▶ _What to do_:
The lines to transcribe run from the top of the material below to the line with "d. Adam Crannell , Touch Pro System", inclusive. Leave the pictures behind.

--- Data extracts Enclosed Below ---

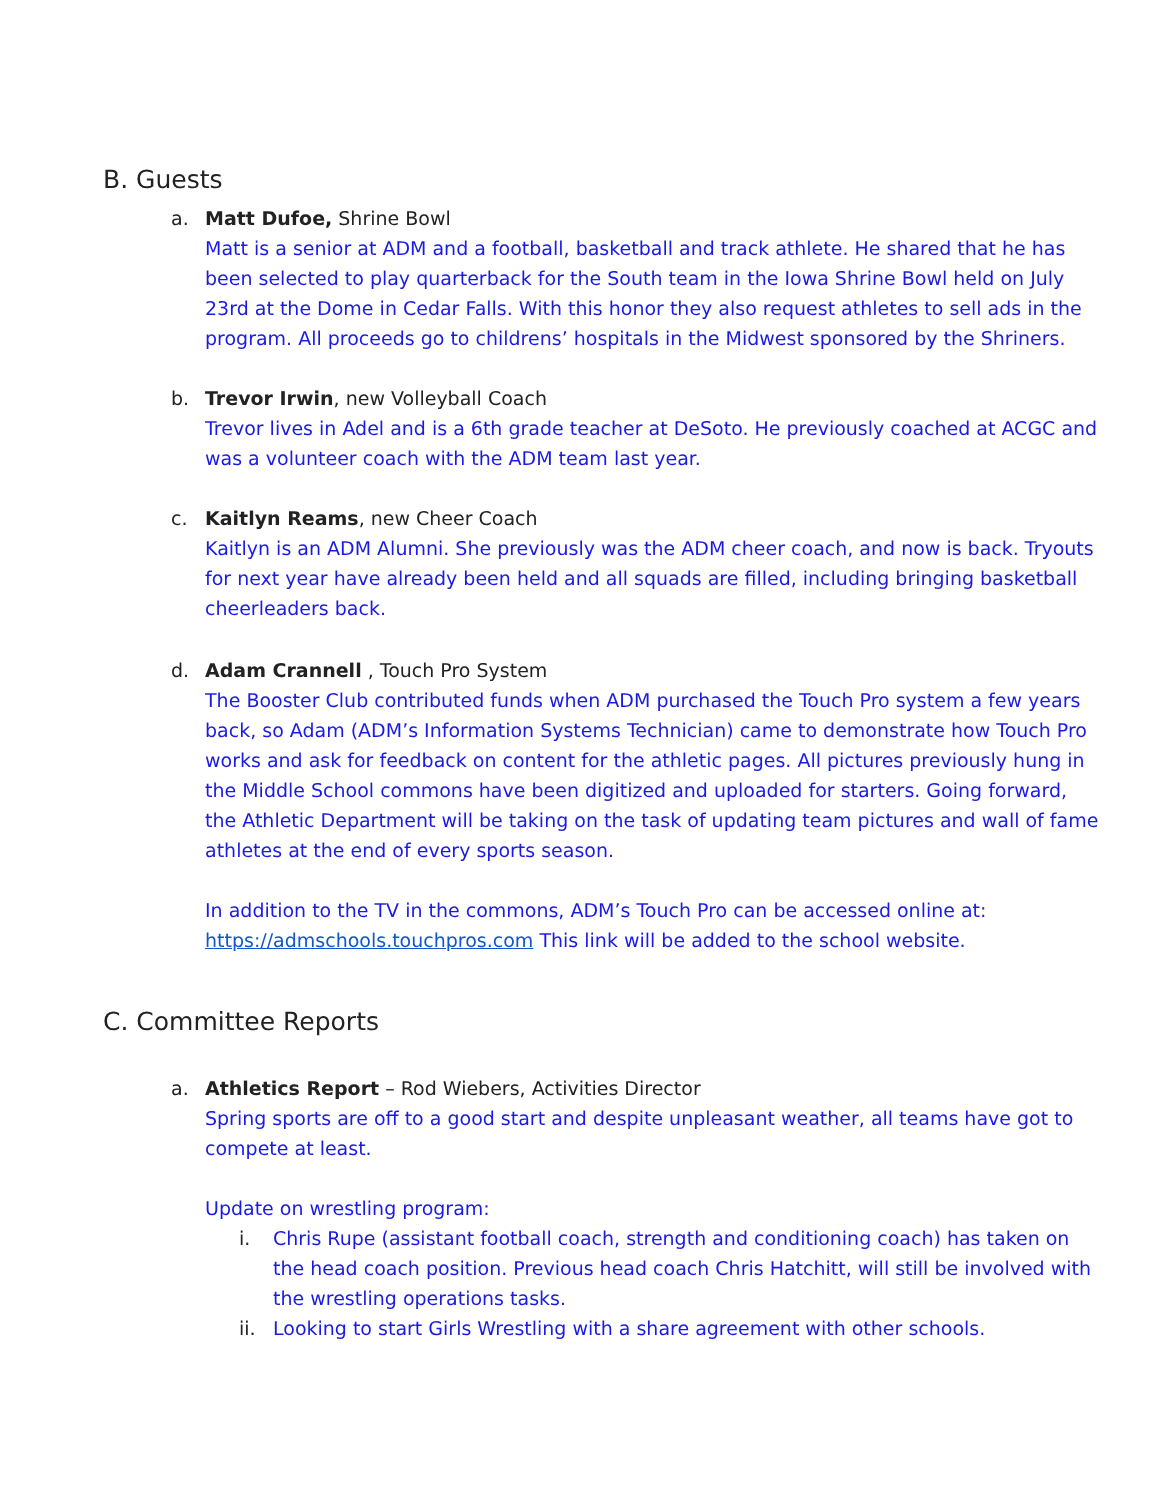B. Guests
a. Matt Dufoe, Shrine Bowl
Matt is a senior at ADM and a football, basketball and track athlete. He shared that he has been selected to play quarterback for the South team in the Iowa Shrine Bowl held on July 23rd at the Dome in Cedar Falls. With this honor they also request athletes to sell ads in the program. All proceeds go to childrens’ hospitals in the Midwest sponsored by the Shriners.
b. Trevor Irwin, new Volleyball Coach
Trevor lives in Adel and is a 6th grade teacher at DeSoto. He previously coached at ACGC and was a volunteer coach with the ADM team last year.
c. Kaitlyn Reams, new Cheer Coach
Kaitlyn is an ADM Alumni. She previously was the ADM cheer coach, and now is back. Tryouts for next year have already been held and all squads are filled, including bringing basketball cheerleaders back.
d. Adam Crannell , Touch Pro System
The Booster Club contributed funds when ADM purchased the Touch Pro system a few years back, so Adam (ADM’s Information Systems Technician) came to demonstrate how Touch Pro works and ask for feedback on content for the athletic pages. All pictures previously hung in the Middle School commons have been digitized and uploaded for starters. Going forward, the Athletic Department will be taking on the task of updating team pictures and wall of fame athletes at the end of every sports season.
In addition to the TV in the commons, ADM’s Touch Pro can be accessed online at: https://admschools.touchpros.com This link will be added to the school website.
C. Committee Reports
a. Athletics Report – Rod Wiebers, Activities Director
Spring sports are off to a good start and despite unpleasant weather, all teams have got to compete at least.
Update on wrestling program:
i. Chris Rupe (assistant football coach, strength and conditioning coach) has taken on the head coach position. Previous head coach Chris Hatchitt, will still be involved with the wrestling operations tasks.
ii.
Looking to start Girls Wrestling with a share agreement with other schools.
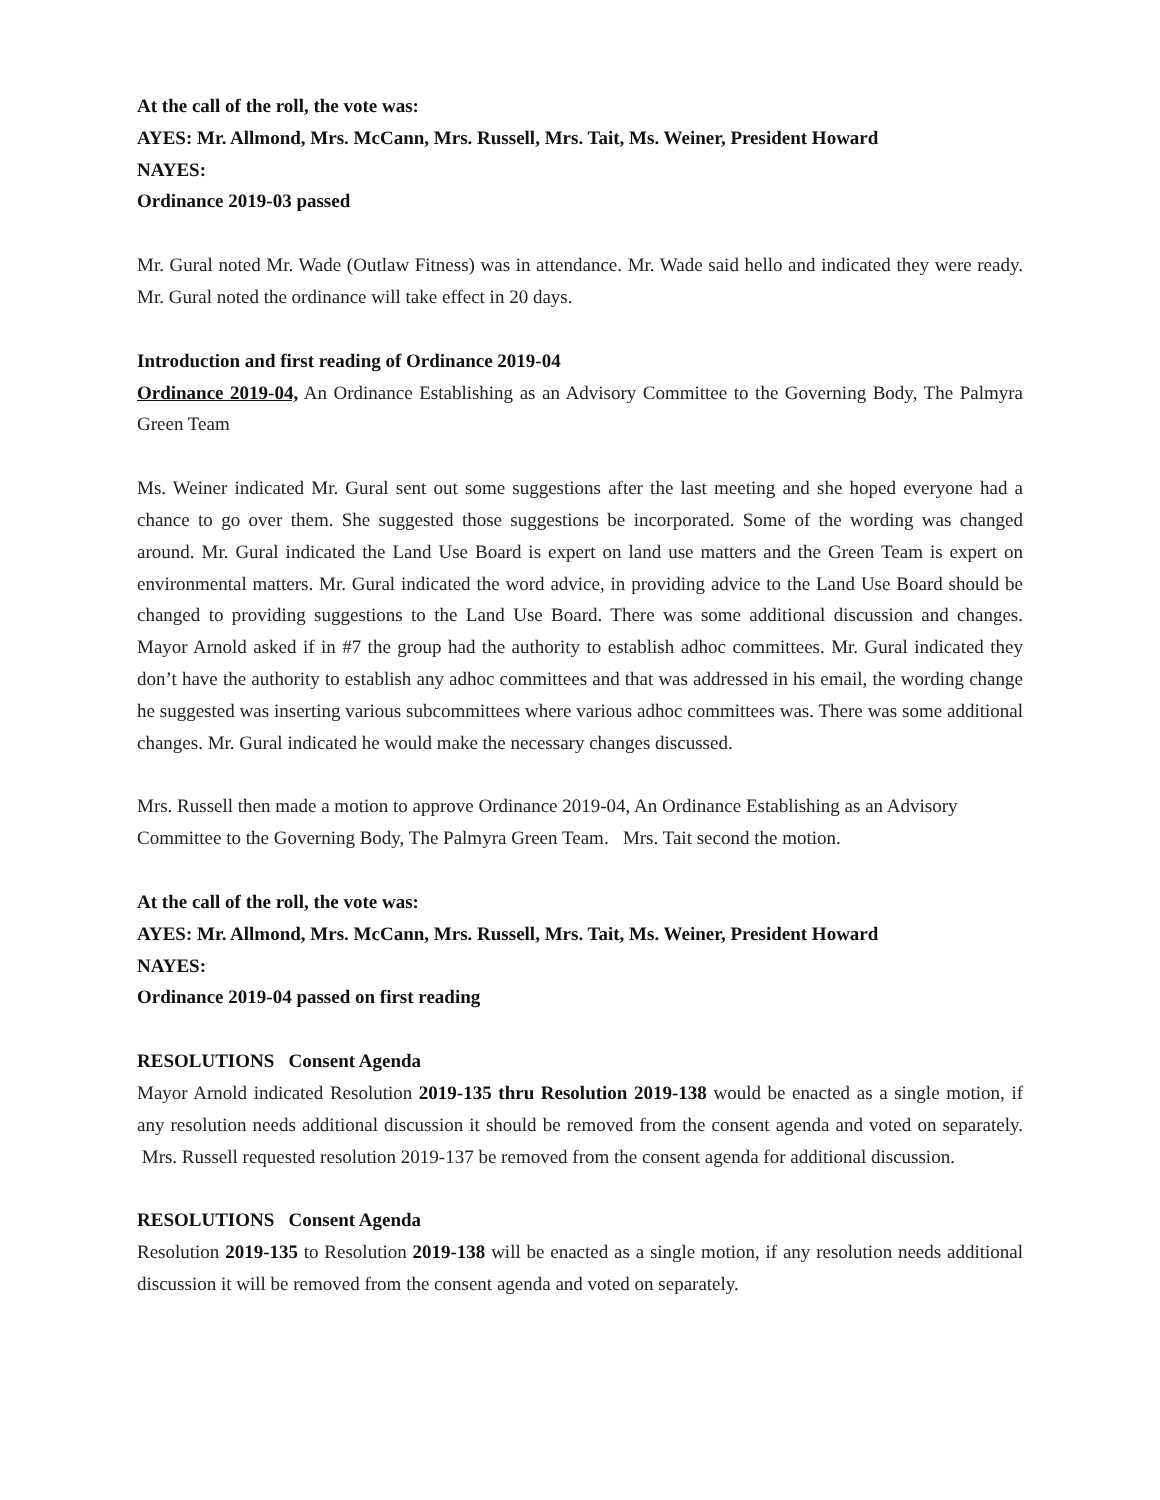At the call of the roll, the vote was:
AYES: Mr. Allmond, Mrs. McCann, Mrs. Russell, Mrs. Tait, Ms. Weiner, President Howard
NAYES:
Ordinance 2019-03 passed
Mr. Gural noted Mr. Wade (Outlaw Fitness) was in attendance. Mr. Wade said hello and indicated they were ready. Mr. Gural noted the ordinance will take effect in 20 days.
Introduction and first reading of Ordinance 2019-04
Ordinance 2019-04, An Ordinance Establishing as an Advisory Committee to the Governing Body, The Palmyra Green Team
Ms. Weiner indicated Mr. Gural sent out some suggestions after the last meeting and she hoped everyone had a chance to go over them. She suggested those suggestions be incorporated. Some of the wording was changed around. Mr. Gural indicated the Land Use Board is expert on land use matters and the Green Team is expert on environmental matters. Mr. Gural indicated the word advice, in providing advice to the Land Use Board should be changed to providing suggestions to the Land Use Board. There was some additional discussion and changes. Mayor Arnold asked if in #7 the group had the authority to establish adhoc committees. Mr. Gural indicated they don’t have the authority to establish any adhoc committees and that was addressed in his email, the wording change he suggested was inserting various subcommittees where various adhoc committees was. There was some additional changes. Mr. Gural indicated he would make the necessary changes discussed.
Mrs. Russell then made a motion to approve Ordinance 2019-04, An Ordinance Establishing as an Advisory Committee to the Governing Body, The Palmyra Green Team. Mrs. Tait second the motion.
At the call of the roll, the vote was:
AYES: Mr. Allmond, Mrs. McCann, Mrs. Russell, Mrs. Tait, Ms. Weiner, President Howard
NAYES:
Ordinance 2019-04 passed on first reading
RESOLUTIONS Consent Agenda
Mayor Arnold indicated Resolution 2019-135 thru Resolution 2019-138 would be enacted as a single motion, if any resolution needs additional discussion it should be removed from the consent agenda and voted on separately. Mrs. Russell requested resolution 2019-137 be removed from the consent agenda for additional discussion.
RESOLUTIONS Consent Agenda
Resolution 2019-135 to Resolution 2019-138 will be enacted as a single motion, if any resolution needs additional discussion it will be removed from the consent agenda and voted on separately.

--- End of Enclosed Data extracts ---

▶ _Answer to this task_:
B. Guests
a. Matt Dufoe, Shrine Bowl
Matt is a senior at ADM and a football, basketball and track athlete. He shared that he has been selected to play quarterback for the South team in the Iowa Shrine Bowl held on July 23rd at the Dome in Cedar Falls. With this honor they also request athletes to sell ads in the program. All proceeds go to childrens’ hospitals in the Midwest sponsored by the Shriners.
b. Trevor Irwin, new Volleyball Coach
Trevor lives in Adel and is a 6th grade teacher at DeSoto. He previously coached at ACGC and was a volunteer coach with the ADM team last year.
c. Kaitlyn Reams, new Cheer Coach
Kaitlyn is an ADM Alumni. She previously was the ADM cheer coach, and now is back. Tryouts for next year have already been held and all squads are filled, including bringing basketball cheerleaders back.
d. Adam Crannell , Touch Pro System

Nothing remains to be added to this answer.